Providing multiple directories only checks the first one (multiple times)
We have several directories we want to check in a single Checkov run, either invoking directly e.g. checkov -d deploys1 -d deploys2 or with the configuration file, for example:
---
directory:
- deploys1
- deploys2
We are predominantly using the terraform framework but I suspect that's not relevant in this case. It seems that only the first directory provided is ever checked. To demonstrate this here are some invocations and their output:
$ checkov -d deploys1 --quiet
terraform scan results:
Passed checks: 154, Failed checks: 0, Skipped checks: 9
$ checkov -d deploys2 --quiet
terraform scan results:
Passed checks: 3274, Failed checks: 0, Skipped checks: 326
$ checkov -d deploys1 -d deploys2 --quiet
terraform scan results:
Passed checks: 154, Failed checks: 0, Skipped checks: 9
terraform scan results:
Passed checks: 308, Failed checks: 0, Skipped checks: 18
It appears that the first directory is added multiple times. I've tried adding a few different directories several times and after the first checked directory is complete, the rest of the directories are printed out quickly. Therefore I believe they are not really being checked multiple times but the results are being printed out multiple times (with some multiplication of checks / skipped checks in the mix).

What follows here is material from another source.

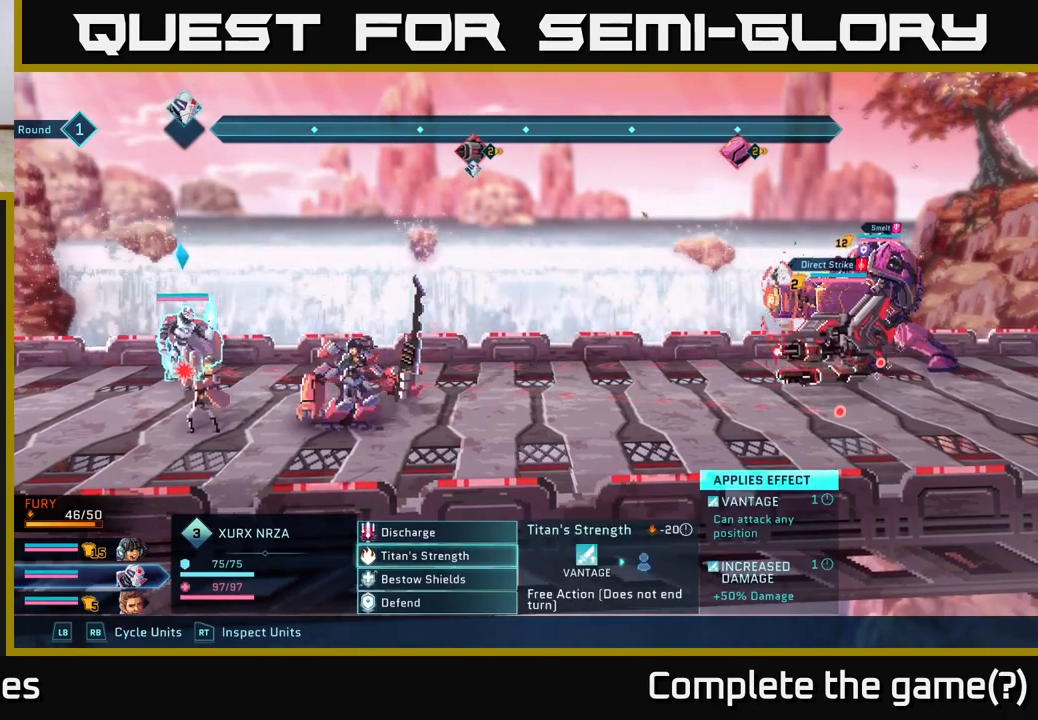
{"buttons": [], "left_stick": "center", "right_stick": "center", "events": [[283, "A", "down"], [383, "A", "up"]]}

The same behaviour can be observed whether you configure the directories on the command line or in the configuration file.

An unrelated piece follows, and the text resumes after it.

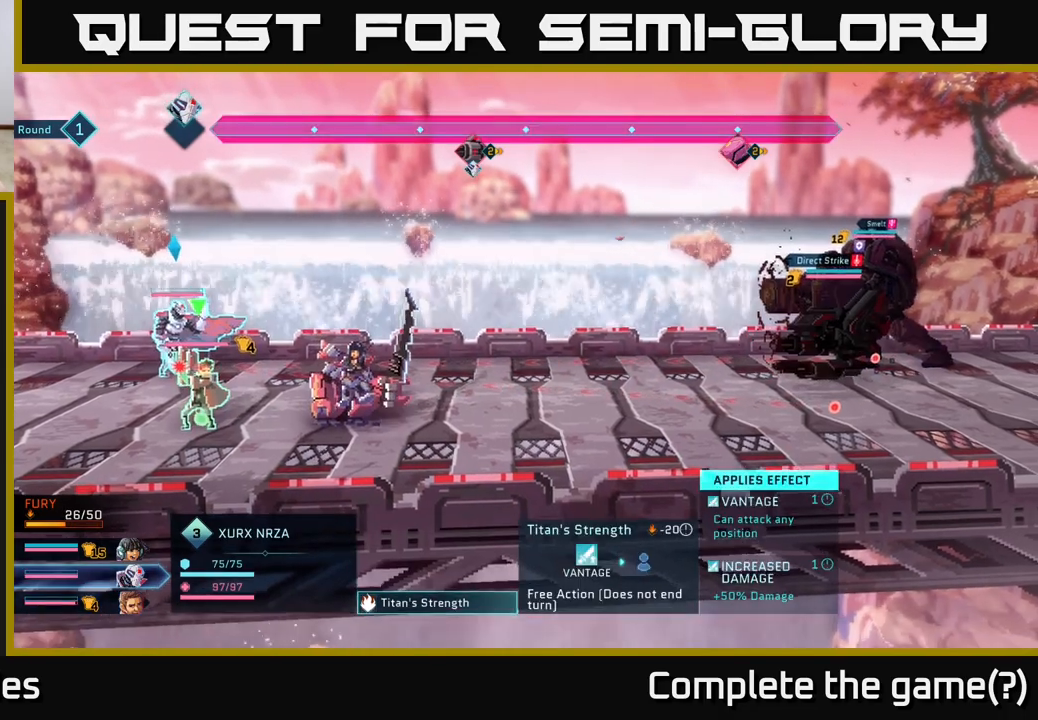
{"buttons": [], "left_stick": "center", "right_stick": "center", "events": []}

I am using Checkov 3.2.477 on MacOS.
I think I understand a little of the flaw that's going on here although I'm not super familiar with the Checkov architecture. I'm guessing the RunnerRegistry is trying to accumulate check results across multiple framework runners, but unfortunately it doesn't really handle multiple independent check runs across different directories. It needs to either clear or continue accumulating check results if there are multiple directories being checked in one execution of checkov.
The question is whether that's something that should be handled inside the RunnerRegistry or if it should only be aware of one root directory path being scanned, and have the state resetting etc happen outside it (i.e. in main.py). I have an implementation of this latter approach although it doesn't feel very clean. I'll await any maintainer feedback on that.

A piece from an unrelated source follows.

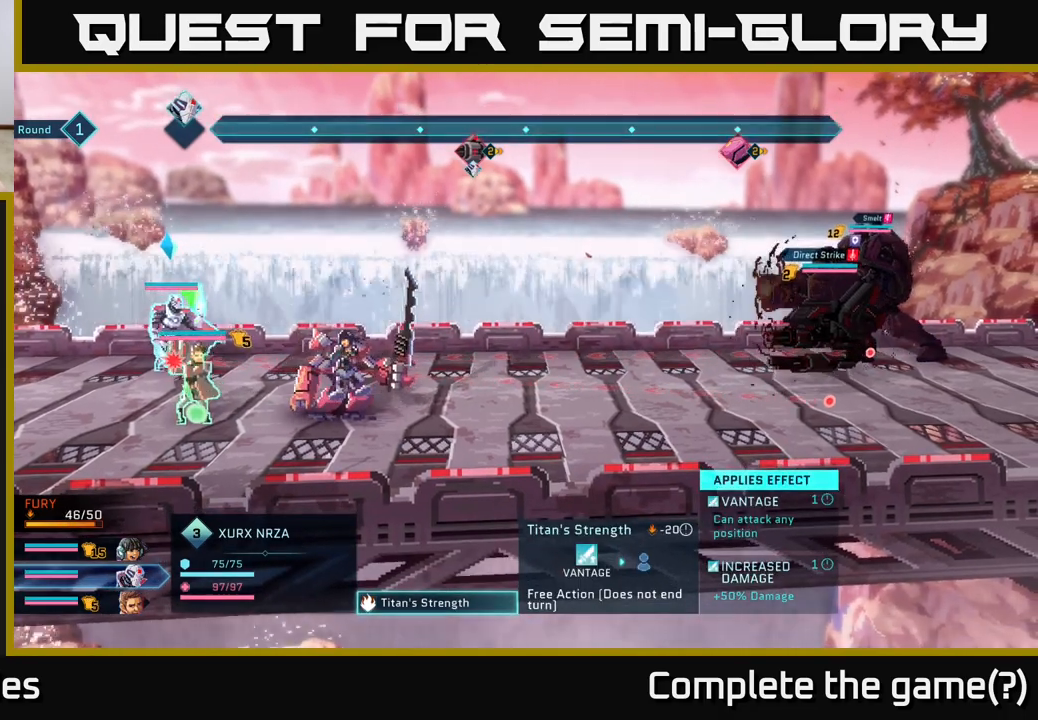
{"buttons": [], "left_stick": "center", "right_stick": "center", "events": [[83, "left_stick", "right"], [433, "left_stick", "center"]]}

You're right that it's currently not supported. What you can do is specify the parent directory of the directories you'd like to scan and then use --skip-path for any paths you don't want scanned.
@maxamel thanks for that detail. Should it be supported? It's a bit weird that the configuration file directory directive takes an array, if multiple directories are not supported currently.
Is there interest in it being supported? I could raise a PR for it if so, although it feels more like a hotfix than anything else.
Hmm, somehow the skip-path method also doesn't quite work. It's unclear why at the moment:
$ checkov -d . --skip-path skip1 --skip-path skip2 --skip-path skip3 --skip-path skip4 --skip-path skip5 --skip-path skip6 --skip-path skip7 --quiet
terraform scan results:
Passed checks: 2118, Failed checks: 0, Skipped checks: 150
$ checkov -d deployments --quiet
terraform scan results:
Passed checks: 3303, Failed checks: 0, Skipped checks: 431
The first command should total something like 3500 checks and 440 skips.
@ohookins sure, you're welcome to raise a PR regarding the multiple directory issue. If there's a separate bug with skip-path (although I briefly checked it and didn't see issues) it would be better to open another issue with a concrete example that does not work.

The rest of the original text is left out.